Last year, Amazon Web Services, Meta, Microsoft, and TomTom came together to create the Overture Maps Foundation (OMF) in an effort to create and provide open source data for third-party mapping software. Their efforts paid off, and after eight months of work, the organization released its first open dataset.
With this launch, it could give third-party developers the opportunity to create navigation apps that can compete with Apple Maps and Google Maps. OMF states in its announcement that the data set contains a lot of information divided across four different “layers.” These categories include “data on more than 59 million places,” the world’s roads, as well as “administrative boundaries” such as regional names for particular locations.

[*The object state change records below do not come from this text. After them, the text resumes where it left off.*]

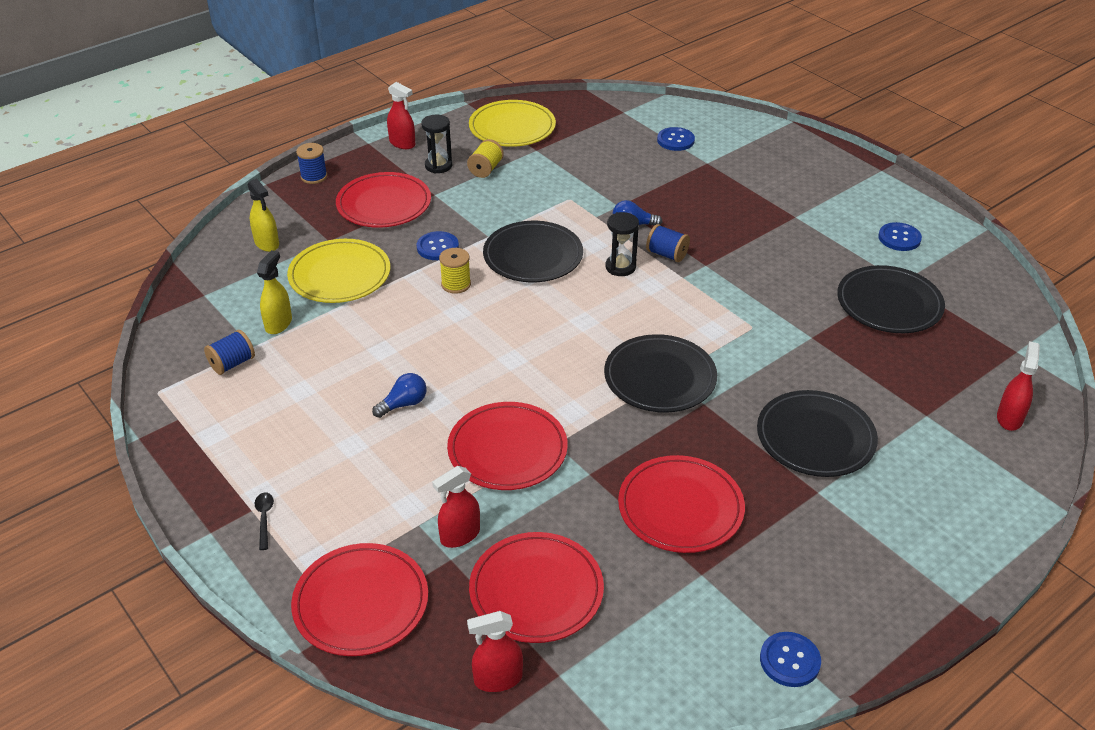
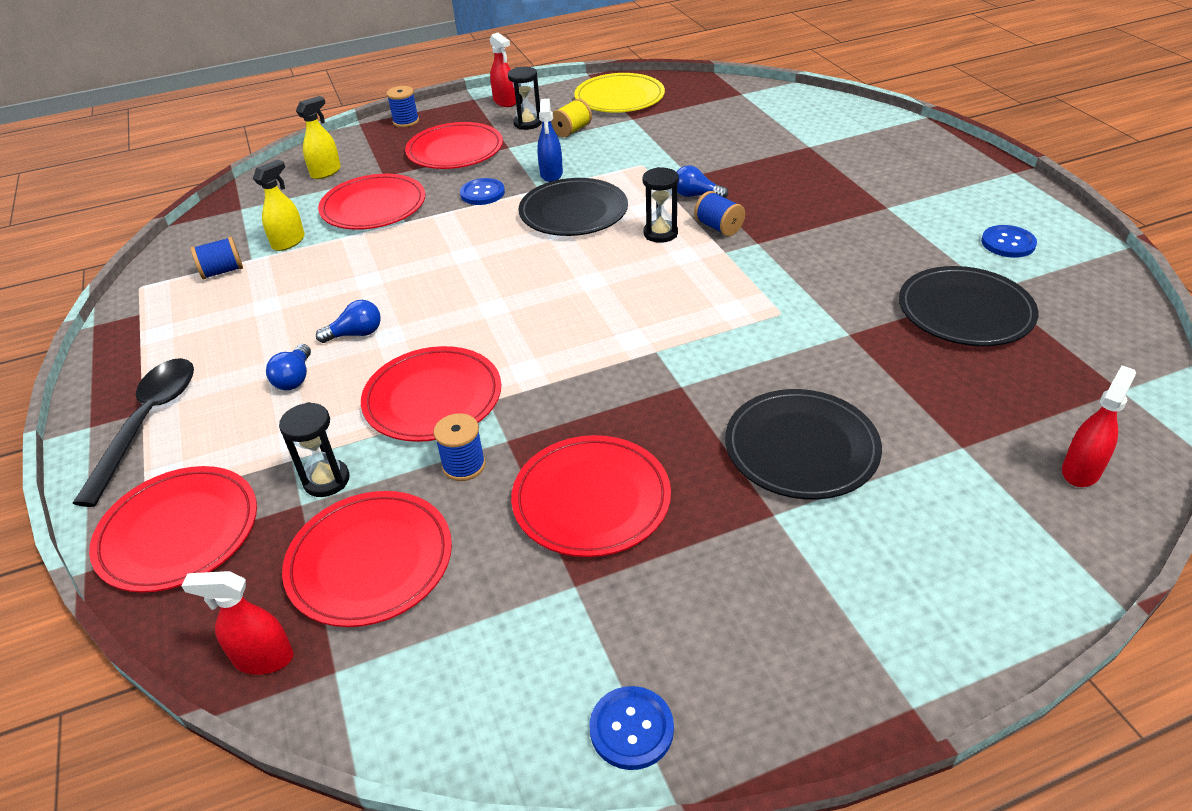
camera: 20 degrees right, 0 degrees up
yellow spray bottle [248,178,279,252] -> yellow spray bottle turned 120 degrees counterclockwise [296,96,341,179]
black spoon [254,493,274,550] -> black spoon [72,358,194,507], size x2.49
yellow plate [287,239,390,303] -> red plate [318,174,425,230]
red spray bottle [432,466,480,548] -> black hourglass [279,402,350,497]
yellow spool [439,248,471,294] -> none
black plate [604,334,717,413] -> none
blue button [657,127,695,151] -> none
none -> blue light bulb [266,344,311,390]
none -> blue spool [433,413,486,481]
none -> blue spray bottle [537,99,563,182]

If you look at the map published on the official website, the OMF version covers most of the planet. However, it excludes areas as far away as northern Canada.

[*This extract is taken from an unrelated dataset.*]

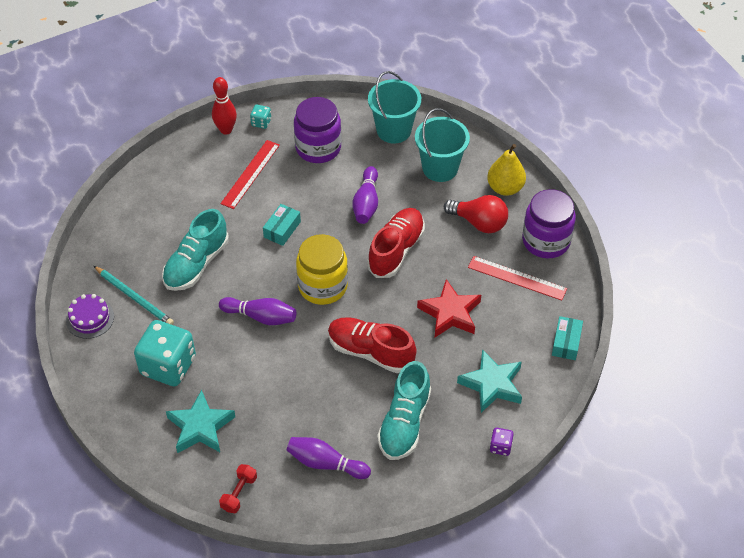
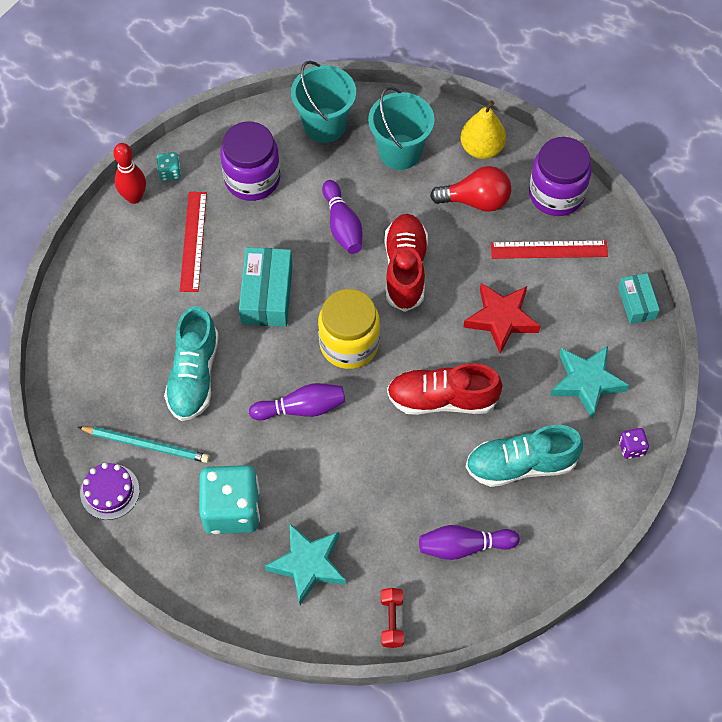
camera: 25 degrees left, 10 degrees up
turquoise box [263,204,301,246] -> turquoise box [239,247,293,327], size x1.65
turquoise shoe [377,361,431,460] -> turquoise shoe turned 90 degrees clockwise [466,425,583,487]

These categories are formatted in the organization’s introduction schema, which is specifically designed “so developers can quickly understand it.” The goal of this launch, noted earlier, is to provide free and easy access to an interoperable mapping API (Application Programming Interface). Both Apple and Google typically charge developers to access their APIs, so this endeavor could disrupt their business.
It’s unknown if and when we’ll start seeing any apps using the OMF dataset; Although this technology may appear in other programs besides smartphone maps. We could see this information used in self-driving vehicles, logistics, education, gaming, and even in the Metaverse, according to a statement from the Linux Foundation.

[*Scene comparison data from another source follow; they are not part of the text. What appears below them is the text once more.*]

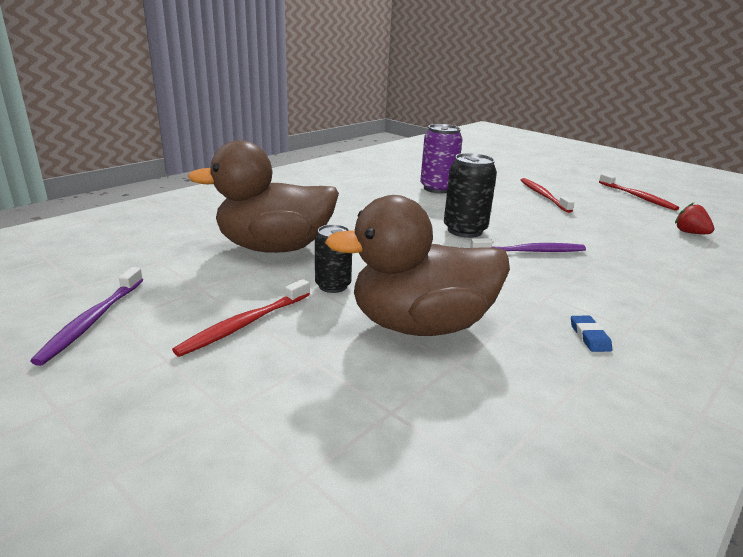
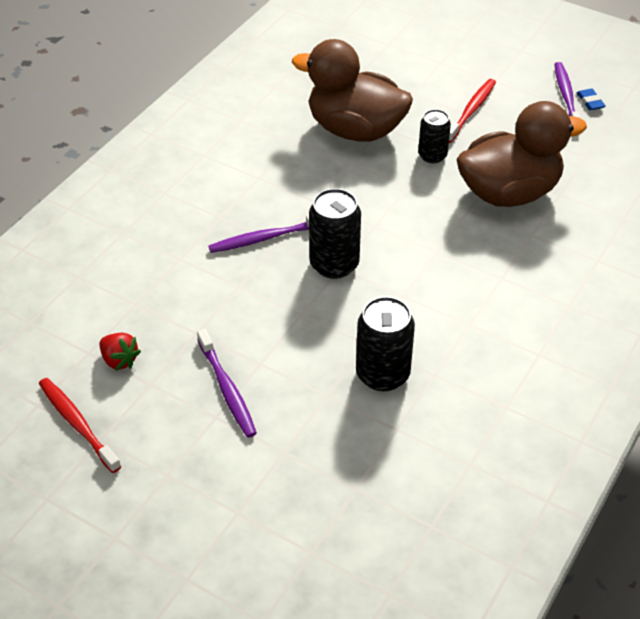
camera: 170 degrees right, 20 degrees up
brown duck [325,195,510,336] -> brown duck turned 135 degrees counterclockwise [292,39,413,142]
purple can [420,124,463,193] -> black can [356,296,415,392]
red toothbrush [521,178,574,213] -> purple toothbrush [197,329,257,438]
blue eraser [571,316,612,352] -> blue eraser moved to [576,88,606,111]
red strawberry [675,203,714,234] -> red strawberry moved to [99,333,141,371]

If you’re a developer interested in this dataset, you can download it from the OMF website although it seems you need to become a member of the organization first. This is a work in progress so the organization is asking for feedback through its GitHub page.
Much needed competition
The question is, will this effort be enough to displace Apple Maps and Google Maps? It’s hard to say. Since its founding, OMF has gained new members such as Esri (Environmental Systems Research Institute) and Cyient. All participants participate by providing their mapping data for further development of the API. It’s a major collaborative effort by some of the world’s largest technology companies to foster “next-generation mapping products” that don’t rely on data from just two companies.
On the other hand, we’re talking about Apple and Google. Attempts were made to overthrow these giants to no avail. For example, TomTom offered its own location-based services to other companies in the past such as Microsoft in order to compete with Google but failed. Google Maps still reigns supreme with over 10 billion downloads from the Play Store.
It will be interesting to see what comes of this. Additional competition could force dominant apps to reinvent themselves in a way that greatly benefits the consumer, or at least offers more choices.